Friday 7 December 2018, by mond

Ist ein bedingungsloses Grundeinkommen (BGE) überhaupt finanzierbar?

Man muss dazu weder WirtschaftswissenschaftlerIn sein noch Differentialgleichungen lösen können. Es ist ganz leicht zu klären:

Wenn wir unsere heutige Welt betrachten: Wir haben ein bestimmtes Angebot an Waren und Dienstleistungen und wir haben Geld mit dem wir das kaufen können. Das Geld ist ungleich verteilt so bekommen einige deutlich mehr als andere. Ein bessere Verteilung wäre jedenfalls gut aber würde nicht all zu viel am Grundproblem ändern.

Ist ein BGE hoch genug, dann würden viele nicht mehr Arbeiten. Der Pool an Waren und Dienstleistungen würde sinken, das BGE wäre nicht mehr hoch genug damit die Menschen zufriedenstellend leben können und einige würden doch wieder einer Lohnarbeit nachgehen. Der Wert des BGE, ausgedrückt in Waren und Dienstleistungen, wäre anfänglich relativ niedrig. Aber dennoch bestünde zentraler Unterschied: Das BGE wäre kein Almosen sondern ein garantiertes Einkommen. Es würde den Menschen die Angst nehmen ihren Job zu kündigen und einmal ein alternatives Leben mit etwas weniger auszuprobieren. Insgesamt würden 3 Dinge eintreten:

  • erhöhte Kaufkraft die für wirklich notwendige und wichtige Dinge des Lebens genutzt wird.
  • Arbeitskraft zu kaufen würde teurer.
  • Viele Menschen die von einem BGE leben würden sich dennoch sinnvoll betätigen (Tomaten anbauen, soziale Kontakte pflegen, Freie ("open source") Software entwicklen, Wikipedia Einträge. Musik und Kunst schaffen. Etc.

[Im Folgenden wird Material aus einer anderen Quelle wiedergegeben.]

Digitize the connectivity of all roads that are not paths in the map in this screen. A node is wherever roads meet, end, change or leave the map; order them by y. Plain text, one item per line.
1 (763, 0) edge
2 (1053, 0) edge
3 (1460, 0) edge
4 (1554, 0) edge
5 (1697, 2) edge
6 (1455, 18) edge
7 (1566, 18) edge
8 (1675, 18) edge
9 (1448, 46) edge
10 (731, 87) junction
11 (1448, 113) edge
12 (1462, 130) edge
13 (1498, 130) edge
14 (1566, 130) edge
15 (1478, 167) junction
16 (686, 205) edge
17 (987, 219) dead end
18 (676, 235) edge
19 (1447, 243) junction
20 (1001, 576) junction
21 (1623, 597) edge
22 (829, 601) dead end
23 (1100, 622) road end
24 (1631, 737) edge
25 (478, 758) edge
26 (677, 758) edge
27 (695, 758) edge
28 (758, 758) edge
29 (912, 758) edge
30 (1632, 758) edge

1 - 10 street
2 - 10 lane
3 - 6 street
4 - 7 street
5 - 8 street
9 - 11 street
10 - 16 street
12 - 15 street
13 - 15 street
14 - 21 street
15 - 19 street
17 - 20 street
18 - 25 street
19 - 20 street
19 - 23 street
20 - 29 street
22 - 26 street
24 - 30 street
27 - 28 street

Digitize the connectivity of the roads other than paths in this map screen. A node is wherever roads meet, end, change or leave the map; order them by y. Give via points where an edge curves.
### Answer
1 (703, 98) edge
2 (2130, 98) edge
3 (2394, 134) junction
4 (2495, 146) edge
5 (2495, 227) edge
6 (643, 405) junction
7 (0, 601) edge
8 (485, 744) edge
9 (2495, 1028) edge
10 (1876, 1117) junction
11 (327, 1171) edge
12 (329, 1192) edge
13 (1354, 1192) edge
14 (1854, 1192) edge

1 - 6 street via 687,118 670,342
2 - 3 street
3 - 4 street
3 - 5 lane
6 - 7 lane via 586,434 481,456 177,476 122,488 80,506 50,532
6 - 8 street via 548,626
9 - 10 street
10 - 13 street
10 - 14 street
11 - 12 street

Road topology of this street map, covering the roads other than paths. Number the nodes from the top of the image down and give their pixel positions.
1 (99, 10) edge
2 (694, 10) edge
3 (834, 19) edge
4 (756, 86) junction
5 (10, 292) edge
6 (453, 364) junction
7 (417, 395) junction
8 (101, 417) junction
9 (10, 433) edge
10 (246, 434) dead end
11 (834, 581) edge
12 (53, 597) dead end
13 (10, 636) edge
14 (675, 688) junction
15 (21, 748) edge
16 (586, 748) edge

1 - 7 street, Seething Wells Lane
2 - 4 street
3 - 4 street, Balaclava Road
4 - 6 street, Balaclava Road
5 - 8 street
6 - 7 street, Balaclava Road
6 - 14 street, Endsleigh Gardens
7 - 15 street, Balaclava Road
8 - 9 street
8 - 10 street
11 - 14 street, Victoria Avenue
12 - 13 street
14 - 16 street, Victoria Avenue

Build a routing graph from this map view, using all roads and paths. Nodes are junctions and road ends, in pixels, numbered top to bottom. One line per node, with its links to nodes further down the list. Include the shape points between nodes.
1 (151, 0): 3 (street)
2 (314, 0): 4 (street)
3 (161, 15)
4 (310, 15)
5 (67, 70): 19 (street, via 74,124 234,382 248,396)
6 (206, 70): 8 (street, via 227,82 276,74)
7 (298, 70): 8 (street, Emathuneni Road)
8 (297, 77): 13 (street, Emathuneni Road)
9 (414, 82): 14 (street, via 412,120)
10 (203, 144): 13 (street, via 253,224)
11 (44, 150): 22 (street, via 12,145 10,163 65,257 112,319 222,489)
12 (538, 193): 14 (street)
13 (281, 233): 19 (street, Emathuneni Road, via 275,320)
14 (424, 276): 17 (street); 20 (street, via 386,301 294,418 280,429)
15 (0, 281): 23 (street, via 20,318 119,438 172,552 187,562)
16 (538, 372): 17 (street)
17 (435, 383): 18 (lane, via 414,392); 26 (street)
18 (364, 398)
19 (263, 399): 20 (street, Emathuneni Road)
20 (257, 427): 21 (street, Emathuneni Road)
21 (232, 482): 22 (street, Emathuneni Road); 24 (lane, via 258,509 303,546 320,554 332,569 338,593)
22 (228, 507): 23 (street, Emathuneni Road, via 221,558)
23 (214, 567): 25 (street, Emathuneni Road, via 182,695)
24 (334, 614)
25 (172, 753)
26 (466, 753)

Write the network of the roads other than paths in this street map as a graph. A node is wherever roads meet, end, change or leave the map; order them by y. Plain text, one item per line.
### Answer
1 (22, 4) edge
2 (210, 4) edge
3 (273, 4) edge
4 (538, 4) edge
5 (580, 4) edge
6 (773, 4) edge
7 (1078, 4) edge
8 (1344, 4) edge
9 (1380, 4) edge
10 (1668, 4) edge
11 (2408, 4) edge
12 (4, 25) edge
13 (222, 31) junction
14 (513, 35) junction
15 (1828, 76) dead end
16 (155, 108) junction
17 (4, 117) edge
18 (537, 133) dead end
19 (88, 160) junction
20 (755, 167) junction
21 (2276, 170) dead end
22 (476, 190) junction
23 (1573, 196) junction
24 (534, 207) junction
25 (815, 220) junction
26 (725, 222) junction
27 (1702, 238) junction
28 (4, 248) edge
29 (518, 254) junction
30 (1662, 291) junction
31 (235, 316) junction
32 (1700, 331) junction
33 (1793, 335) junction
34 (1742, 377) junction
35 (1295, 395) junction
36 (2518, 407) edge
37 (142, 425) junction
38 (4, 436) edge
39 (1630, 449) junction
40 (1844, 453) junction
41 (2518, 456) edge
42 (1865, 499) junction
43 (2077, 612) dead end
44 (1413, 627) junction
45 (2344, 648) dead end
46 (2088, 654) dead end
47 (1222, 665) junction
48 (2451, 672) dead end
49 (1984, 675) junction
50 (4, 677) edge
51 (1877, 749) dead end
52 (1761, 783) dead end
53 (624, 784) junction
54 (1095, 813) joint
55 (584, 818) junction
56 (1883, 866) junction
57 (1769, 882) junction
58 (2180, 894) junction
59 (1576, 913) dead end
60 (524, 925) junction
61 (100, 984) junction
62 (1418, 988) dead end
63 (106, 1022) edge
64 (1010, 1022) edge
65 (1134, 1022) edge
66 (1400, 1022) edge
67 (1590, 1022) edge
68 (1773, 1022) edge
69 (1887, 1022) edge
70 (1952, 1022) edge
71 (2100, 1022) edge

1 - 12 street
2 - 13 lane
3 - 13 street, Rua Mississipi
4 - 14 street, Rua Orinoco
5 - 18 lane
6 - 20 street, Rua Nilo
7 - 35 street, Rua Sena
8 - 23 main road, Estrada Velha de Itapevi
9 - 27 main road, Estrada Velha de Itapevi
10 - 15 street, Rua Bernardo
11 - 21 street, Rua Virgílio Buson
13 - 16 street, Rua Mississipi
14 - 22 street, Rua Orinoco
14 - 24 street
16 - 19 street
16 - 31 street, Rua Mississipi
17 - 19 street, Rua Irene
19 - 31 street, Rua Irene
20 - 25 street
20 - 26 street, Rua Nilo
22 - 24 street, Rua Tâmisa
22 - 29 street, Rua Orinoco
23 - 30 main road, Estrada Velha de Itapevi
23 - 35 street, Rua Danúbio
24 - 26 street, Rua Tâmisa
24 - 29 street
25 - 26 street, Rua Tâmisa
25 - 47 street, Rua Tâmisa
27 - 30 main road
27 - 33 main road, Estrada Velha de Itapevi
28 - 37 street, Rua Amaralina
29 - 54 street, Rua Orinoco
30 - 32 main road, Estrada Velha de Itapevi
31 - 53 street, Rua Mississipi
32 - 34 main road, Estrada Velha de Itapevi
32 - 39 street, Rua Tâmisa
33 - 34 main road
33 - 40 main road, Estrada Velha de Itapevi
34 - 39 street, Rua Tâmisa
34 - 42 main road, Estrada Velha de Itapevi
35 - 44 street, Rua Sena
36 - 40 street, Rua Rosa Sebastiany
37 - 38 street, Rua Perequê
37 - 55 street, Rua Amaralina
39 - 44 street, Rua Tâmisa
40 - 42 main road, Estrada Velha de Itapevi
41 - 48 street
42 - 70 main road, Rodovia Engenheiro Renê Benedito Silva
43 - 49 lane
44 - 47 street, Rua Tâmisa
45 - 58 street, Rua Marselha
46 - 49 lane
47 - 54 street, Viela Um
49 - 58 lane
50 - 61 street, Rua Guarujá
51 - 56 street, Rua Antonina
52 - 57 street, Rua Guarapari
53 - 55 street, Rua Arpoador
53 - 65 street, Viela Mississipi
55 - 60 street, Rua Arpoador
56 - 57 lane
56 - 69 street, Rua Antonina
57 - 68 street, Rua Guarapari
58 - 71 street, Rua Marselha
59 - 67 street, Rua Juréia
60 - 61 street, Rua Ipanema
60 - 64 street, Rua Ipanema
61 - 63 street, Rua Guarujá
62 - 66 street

Die Kapitalistische Wirtschaft würde sich also auf die Produktion von wirklich benötigten Dingen fokussieren und es bestünde weniger Motivation Sinnlose Produkte zu erzeugen.

D.h.: es ginge in die Richtung: Ein Leben vom BGE würde leichter möglich sein. Der Wert des BGE ausgedrückt in Waren und Dienstleistungen würde steigen und diesen Trend weiter verstärken. Idealerweise würde das auch noch von der Politik durch zielgerichtete Steurern auf sinnloses Produkte verstärkt.

Es gibt dazu, soweit ich weiß, kaum Studien aber es reicht sich einwenig umzusehen: Etwa 50% (als grobe Schätzung) der Arbeit die heute geleistet wird ist nutzlos (trägt also nicht dazu bei sinnvolle Waren oder Dienstleistungen zu schaffen) oder sogar schädlich (macht mehr kaputt als es bringt). Das es so viele sinnlose und schädliche Produkte gibt ist kein Zufall: Kapitalismus kann nur mit Knappheit arbeiten. Was im Überfluss vorhanden ist lässt sich nicht teuer verkaufen. Das hat Marx schon vor 160 Jahren im Manifest beschrieben - dort noch als Effekt der vor allem in Krisenzeiten eintritt. Heute hat der Kapitalismus die Schaffung von Knappheit verinnerlicht - sie findet laufend statt.

Beispiele:

Werbung: Werbung hat nur ein Produkt: unsere Unzufriedenheit. Sehr viele gescheite und kreative Menschen arbeiten 40h/Woche um uns alle unzufriedener zu machen und uns dazu zu bringen Dinge zu kaufen die wir nicht brauchen. Und natürlich alle Zulieferer und Helfer in dieser Branche und die toten Bäume die unsere Briefkästen füllen. Zusammen mit den Produkten die wir kaufen aber nicht brauchen ist die Bilanz dieser Branche fatal.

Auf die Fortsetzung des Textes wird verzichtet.